• [GIVEN PROBLEM]:
Set down every item below again, line for line, with no change to any word, number, or mark.
════════════════
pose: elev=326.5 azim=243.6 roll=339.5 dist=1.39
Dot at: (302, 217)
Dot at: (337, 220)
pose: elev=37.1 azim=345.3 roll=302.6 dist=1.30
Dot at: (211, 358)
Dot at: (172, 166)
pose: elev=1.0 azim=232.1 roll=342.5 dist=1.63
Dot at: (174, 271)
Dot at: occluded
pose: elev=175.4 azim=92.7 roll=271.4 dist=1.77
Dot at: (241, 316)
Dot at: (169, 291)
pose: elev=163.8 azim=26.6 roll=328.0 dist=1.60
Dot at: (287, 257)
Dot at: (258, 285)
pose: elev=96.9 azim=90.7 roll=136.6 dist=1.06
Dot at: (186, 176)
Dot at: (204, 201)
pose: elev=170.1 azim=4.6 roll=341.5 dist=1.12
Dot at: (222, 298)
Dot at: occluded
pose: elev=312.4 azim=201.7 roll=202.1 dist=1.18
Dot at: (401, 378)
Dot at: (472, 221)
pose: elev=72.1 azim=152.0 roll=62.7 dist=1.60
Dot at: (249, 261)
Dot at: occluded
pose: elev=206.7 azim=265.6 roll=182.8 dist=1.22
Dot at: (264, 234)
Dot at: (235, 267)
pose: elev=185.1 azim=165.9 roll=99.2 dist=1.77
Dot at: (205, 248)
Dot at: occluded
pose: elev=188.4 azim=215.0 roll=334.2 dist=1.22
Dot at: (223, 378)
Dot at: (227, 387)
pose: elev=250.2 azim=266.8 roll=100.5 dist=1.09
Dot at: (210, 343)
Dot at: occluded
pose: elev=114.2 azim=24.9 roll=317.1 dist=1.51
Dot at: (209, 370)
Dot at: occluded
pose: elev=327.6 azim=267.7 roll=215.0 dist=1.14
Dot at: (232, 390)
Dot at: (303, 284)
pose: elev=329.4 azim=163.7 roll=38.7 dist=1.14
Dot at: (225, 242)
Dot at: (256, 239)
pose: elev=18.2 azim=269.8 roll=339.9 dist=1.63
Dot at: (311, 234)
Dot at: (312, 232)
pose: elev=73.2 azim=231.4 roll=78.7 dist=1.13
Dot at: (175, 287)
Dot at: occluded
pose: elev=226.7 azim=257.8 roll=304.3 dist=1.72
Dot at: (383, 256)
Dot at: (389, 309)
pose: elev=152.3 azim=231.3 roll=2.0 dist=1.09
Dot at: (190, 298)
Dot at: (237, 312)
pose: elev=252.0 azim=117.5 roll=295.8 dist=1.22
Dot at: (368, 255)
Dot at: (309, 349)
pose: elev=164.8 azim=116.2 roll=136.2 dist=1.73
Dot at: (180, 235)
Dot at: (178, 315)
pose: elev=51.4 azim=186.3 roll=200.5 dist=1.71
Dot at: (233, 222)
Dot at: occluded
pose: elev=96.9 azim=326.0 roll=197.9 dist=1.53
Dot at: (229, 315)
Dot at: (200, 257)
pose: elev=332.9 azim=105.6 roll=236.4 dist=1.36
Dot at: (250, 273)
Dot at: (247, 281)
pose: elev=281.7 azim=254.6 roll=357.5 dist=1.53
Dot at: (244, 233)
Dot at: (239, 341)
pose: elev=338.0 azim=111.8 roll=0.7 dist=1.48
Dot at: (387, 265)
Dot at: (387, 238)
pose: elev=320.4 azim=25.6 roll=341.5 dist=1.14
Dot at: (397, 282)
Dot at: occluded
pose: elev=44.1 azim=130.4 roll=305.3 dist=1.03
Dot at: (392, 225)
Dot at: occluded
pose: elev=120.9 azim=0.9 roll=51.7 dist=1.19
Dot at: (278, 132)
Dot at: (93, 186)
════════════════
• [RESPONSE]:
pose: elev=326.5 azim=243.6 roll=339.5 dist=1.39
Dot at: (302, 217)
Dot at: (337, 220)
pose: elev=37.1 azim=345.3 roll=302.6 dist=1.30
Dot at: (211, 358)
Dot at: (172, 166)
pose: elev=1.0 azim=232.1 roll=342.5 dist=1.63
Dot at: (174, 271)
Dot at: occluded
pose: elev=175.4 azim=92.7 roll=271.4 dist=1.77
Dot at: (241, 316)
Dot at: (169, 291)
pose: elev=163.8 azim=26.6 roll=328.0 dist=1.60
Dot at: (287, 257)
Dot at: (258, 285)
pose: elev=96.9 azim=90.7 roll=136.6 dist=1.06
Dot at: (186, 176)
Dot at: (204, 201)
pose: elev=170.1 azim=4.6 roll=341.5 dist=1.12
Dot at: (222, 298)
Dot at: occluded
pose: elev=312.4 azim=201.7 roll=202.1 dist=1.18
Dot at: (401, 378)
Dot at: (472, 221)
pose: elev=72.1 azim=152.0 roll=62.7 dist=1.60
Dot at: (249, 261)
Dot at: occluded
pose: elev=206.7 azim=265.6 roll=182.8 dist=1.22
Dot at: (264, 234)
Dot at: (235, 267)
pose: elev=185.1 azim=165.9 roll=99.2 dist=1.77
Dot at: (205, 248)
Dot at: occluded
pose: elev=188.4 azim=215.0 roll=334.2 dist=1.22
Dot at: (223, 378)
Dot at: (227, 387)
pose: elev=250.2 azim=266.8 roll=100.5 dist=1.09
Dot at: (210, 343)
Dot at: occluded
pose: elev=114.2 azim=24.9 roll=317.1 dist=1.51
Dot at: (209, 370)
Dot at: occluded
pose: elev=327.6 azim=267.7 roll=215.0 dist=1.14
Dot at: (232, 390)
Dot at: (303, 284)
pose: elev=329.4 azim=163.7 roll=38.7 dist=1.14
Dot at: (225, 242)
Dot at: (256, 239)
pose: elev=18.2 azim=269.8 roll=339.9 dist=1.63
Dot at: (311, 234)
Dot at: (312, 232)
pose: elev=73.2 azim=231.4 roll=78.7 dist=1.13
Dot at: (175, 287)
Dot at: occluded
pose: elev=226.7 azim=257.8 roll=304.3 dist=1.72
Dot at: (383, 256)
Dot at: (389, 309)
pose: elev=152.3 azim=231.3 roll=2.0 dist=1.09
Dot at: (190, 298)
Dot at: (237, 312)
pose: elev=252.0 azim=117.5 roll=295.8 dist=1.22
Dot at: (368, 255)
Dot at: (309, 349)
pose: elev=164.8 azim=116.2 roll=136.2 dist=1.73
Dot at: (180, 235)
Dot at: (178, 315)
pose: elev=51.4 azim=186.3 roll=200.5 dist=1.71
Dot at: (233, 222)
Dot at: occluded
pose: elev=96.9 azim=326.0 roll=197.9 dist=1.53
Dot at: (229, 315)
Dot at: (200, 257)
pose: elev=332.9 azim=105.6 roll=236.4 dist=1.36
Dot at: (250, 273)
Dot at: (247, 281)
pose: elev=281.7 azim=254.6 roll=357.5 dist=1.53
Dot at: (244, 233)
Dot at: (239, 341)
pose: elev=338.0 azim=111.8 roll=0.7 dist=1.48
Dot at: (387, 265)
Dot at: (387, 238)
pose: elev=320.4 azim=25.6 roll=341.5 dist=1.14
Dot at: (397, 282)
Dot at: occluded
pose: elev=44.1 azim=130.4 roll=305.3 dist=1.03
Dot at: (392, 225)
Dot at: occluded
pose: elev=120.9 azim=0.9 roll=51.7 dist=1.19
Dot at: (278, 132)
Dot at: (93, 186)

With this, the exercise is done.